Fitch attributed the slower than forecast deleveraging to weak domestic demand for alcoholic beverages for the fiscal year ended September 2018.
It has however affirmed ThaiBev's long-term foreign-currency issuer default rating at "BBB-", and its national long-term rating and senior unsecured ratings at "AA(tha)".
"ThaiBev's ratings reflect its strong market position in spirits and its leading share of beer sales in its key markets of Thailand, Vietnam and Myanmar, which are counterbalanced by its narrow geographic diversity and smaller operating scale compared with rating peers," said Fitch.
It expects ThaiBev's net leverage to remain high at around 4.5 to 5.5 times in FY2019 to FY2021, compared with its earlier forecast of four times by FY2021. Fitch did note the company is coming off its peak of 8.3 times at the end of FY2018.

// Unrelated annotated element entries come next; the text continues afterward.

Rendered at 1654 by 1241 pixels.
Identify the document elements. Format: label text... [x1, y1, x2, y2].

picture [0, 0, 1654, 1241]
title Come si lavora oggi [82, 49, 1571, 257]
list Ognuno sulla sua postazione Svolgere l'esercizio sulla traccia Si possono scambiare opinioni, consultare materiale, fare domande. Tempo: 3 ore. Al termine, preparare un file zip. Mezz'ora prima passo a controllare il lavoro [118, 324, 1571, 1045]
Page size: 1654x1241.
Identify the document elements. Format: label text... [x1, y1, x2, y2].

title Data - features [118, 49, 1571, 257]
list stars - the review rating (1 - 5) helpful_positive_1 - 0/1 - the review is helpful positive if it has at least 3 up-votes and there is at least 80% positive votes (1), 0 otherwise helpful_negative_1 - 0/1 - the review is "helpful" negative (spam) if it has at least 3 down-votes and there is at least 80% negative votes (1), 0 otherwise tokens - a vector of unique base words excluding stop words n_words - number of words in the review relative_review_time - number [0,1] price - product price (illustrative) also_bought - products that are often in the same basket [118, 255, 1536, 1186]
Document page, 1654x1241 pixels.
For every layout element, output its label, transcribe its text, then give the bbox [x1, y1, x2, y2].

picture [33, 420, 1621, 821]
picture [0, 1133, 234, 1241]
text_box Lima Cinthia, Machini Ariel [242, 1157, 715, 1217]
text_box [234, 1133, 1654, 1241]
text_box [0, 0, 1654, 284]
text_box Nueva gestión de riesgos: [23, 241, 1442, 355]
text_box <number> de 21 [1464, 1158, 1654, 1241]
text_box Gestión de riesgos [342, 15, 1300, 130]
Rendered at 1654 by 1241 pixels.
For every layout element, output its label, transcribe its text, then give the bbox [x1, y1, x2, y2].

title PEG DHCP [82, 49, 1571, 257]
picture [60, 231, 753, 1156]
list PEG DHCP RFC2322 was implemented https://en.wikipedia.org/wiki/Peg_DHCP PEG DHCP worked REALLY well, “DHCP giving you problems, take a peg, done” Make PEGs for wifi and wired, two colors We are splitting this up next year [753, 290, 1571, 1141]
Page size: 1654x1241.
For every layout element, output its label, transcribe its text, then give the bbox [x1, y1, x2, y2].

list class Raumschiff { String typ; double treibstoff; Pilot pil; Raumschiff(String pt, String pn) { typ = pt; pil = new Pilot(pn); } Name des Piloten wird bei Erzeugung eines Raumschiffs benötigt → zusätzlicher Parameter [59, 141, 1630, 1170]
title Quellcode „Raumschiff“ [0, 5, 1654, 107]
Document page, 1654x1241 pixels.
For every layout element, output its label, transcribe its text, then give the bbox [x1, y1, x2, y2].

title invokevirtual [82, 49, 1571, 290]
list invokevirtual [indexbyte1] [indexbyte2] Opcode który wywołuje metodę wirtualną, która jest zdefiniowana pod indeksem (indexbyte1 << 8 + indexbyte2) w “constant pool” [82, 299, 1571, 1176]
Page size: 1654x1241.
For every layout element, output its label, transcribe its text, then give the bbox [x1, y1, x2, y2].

"ThaiBev has demonstrated its commitment to prioritising debt reduction and maintaining a conservative capital structure after large debt-funded acquisitions. The company appears to be mainly focused on improving operating cash flows at Sabeco to reduce its leverage, with no other deleveraging plans announced," Fitch said.
It added that the company could deleverage faster, reducing its net leverage to below four times by FY2021, the level at which Fitch would consider negative rating action, if its newly acquired businesses improve their operating efficiencies or it undertakes capital management or asset restructuring.
ThaiBev has 81.5 billion baht (S$3.47 billion) of debt maturing within the next 12 months at end-December 2018, including short and long-term loans and working-capital facilities. The maturing debt includes 71 billion baht in short-term bridge loans used for acquisitions, all of which were repaid early (mostly refinanced with long-term debentures) in the second quarter of FY19.
Fitch expects a gradual recovery for ThaiBev's earnings before interest, tax, depreciation and amortisation (Ebitda), and that it will increase to above 40 billion baht for FY2019 from 33 billion baht for FY2018, amid broad-based recovery across all its key product segments and end-markets.
The full-year contribution of cash flows for FY2019 from Sabeco and the KFC stores acquired in December 2017, and cash flows from new KFC stores opened in 2018 will add to revenue and earnings growth for ThaiBev, Fitch added.
Thai Beverage shares traded flat at S$0.825 as at 9.29am on Thursday.